EXERCISE INSTRUCTIONS >> Starting at the line below that contains "подробная инструкция (08.08.2026 21:41)" and ending at the line that contains "incontournable de l’île", retype each line exactly as it stands, but omit the pictures.

ENTRIES PROVIDED >>
==============================

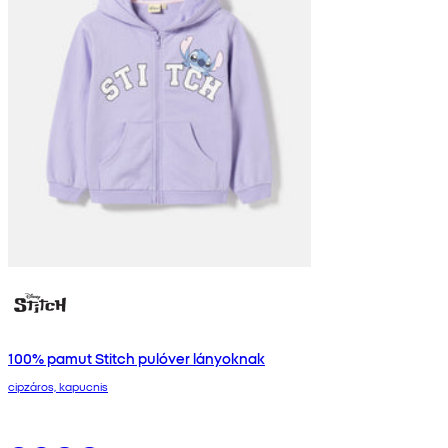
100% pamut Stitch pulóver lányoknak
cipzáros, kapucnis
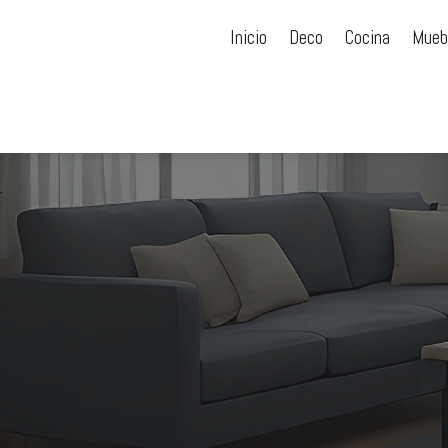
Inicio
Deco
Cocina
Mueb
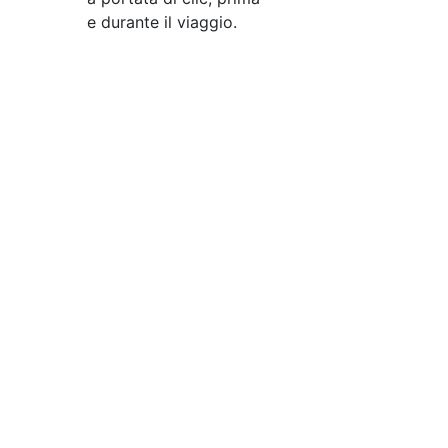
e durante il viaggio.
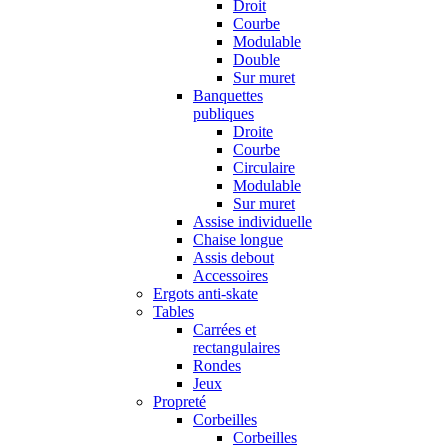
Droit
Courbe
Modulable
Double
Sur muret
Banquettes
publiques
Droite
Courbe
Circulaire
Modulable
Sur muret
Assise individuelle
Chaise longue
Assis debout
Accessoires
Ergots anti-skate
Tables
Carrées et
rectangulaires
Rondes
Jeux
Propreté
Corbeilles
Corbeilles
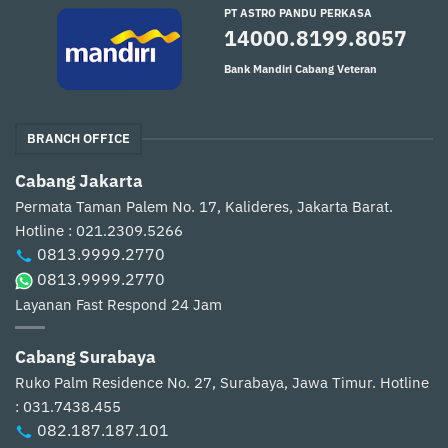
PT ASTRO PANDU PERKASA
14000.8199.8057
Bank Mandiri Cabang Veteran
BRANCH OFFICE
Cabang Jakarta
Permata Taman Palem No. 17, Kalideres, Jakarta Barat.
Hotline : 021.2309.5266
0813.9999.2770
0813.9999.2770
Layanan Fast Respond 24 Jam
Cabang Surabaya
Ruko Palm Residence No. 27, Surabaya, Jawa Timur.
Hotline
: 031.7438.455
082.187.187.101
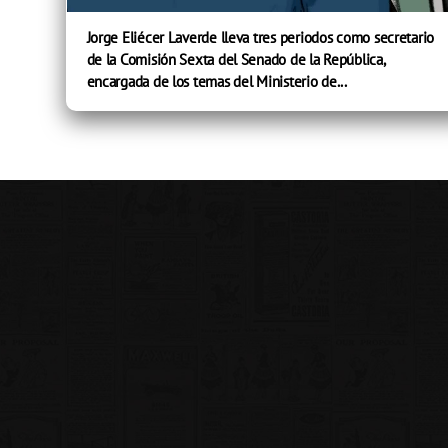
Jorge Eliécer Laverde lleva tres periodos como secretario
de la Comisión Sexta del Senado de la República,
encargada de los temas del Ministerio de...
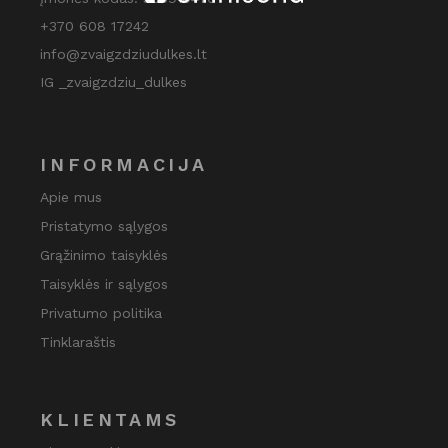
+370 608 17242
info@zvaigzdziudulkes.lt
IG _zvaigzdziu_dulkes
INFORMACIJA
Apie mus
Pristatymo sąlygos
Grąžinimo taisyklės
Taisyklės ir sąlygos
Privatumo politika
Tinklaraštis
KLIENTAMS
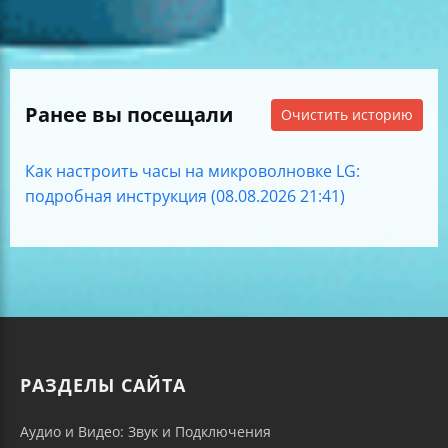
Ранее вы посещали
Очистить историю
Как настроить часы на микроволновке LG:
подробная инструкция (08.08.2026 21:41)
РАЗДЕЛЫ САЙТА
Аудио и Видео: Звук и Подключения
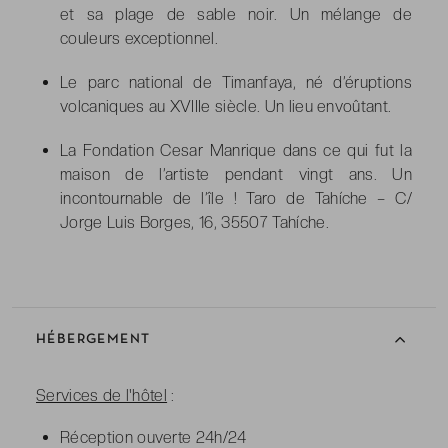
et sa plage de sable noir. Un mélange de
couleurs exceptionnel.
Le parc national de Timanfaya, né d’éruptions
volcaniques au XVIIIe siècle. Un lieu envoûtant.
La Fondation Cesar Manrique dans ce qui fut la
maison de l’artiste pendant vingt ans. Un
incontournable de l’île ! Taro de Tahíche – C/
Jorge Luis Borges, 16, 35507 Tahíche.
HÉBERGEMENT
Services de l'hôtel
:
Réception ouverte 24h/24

==============================

EXERCISE RESPONSE >>
подробная инструкция (08.08.2026 21:41)
РАЗДЕЛЫ САЙТА
Аудио и Видео: Звук и Подключения
et sa plage de sable noir. Un mélange de
couleurs exceptionnel.
Le parc national de Timanfaya, né d’éruptions
volcaniques au XVIIIe siècle. Un lieu envoûtant.
La Fondation Cesar Manrique dans ce qui fut la
maison de l’artiste pendant vingt ans. Un
incontournable de l’île ! Taro de Tahíche – C/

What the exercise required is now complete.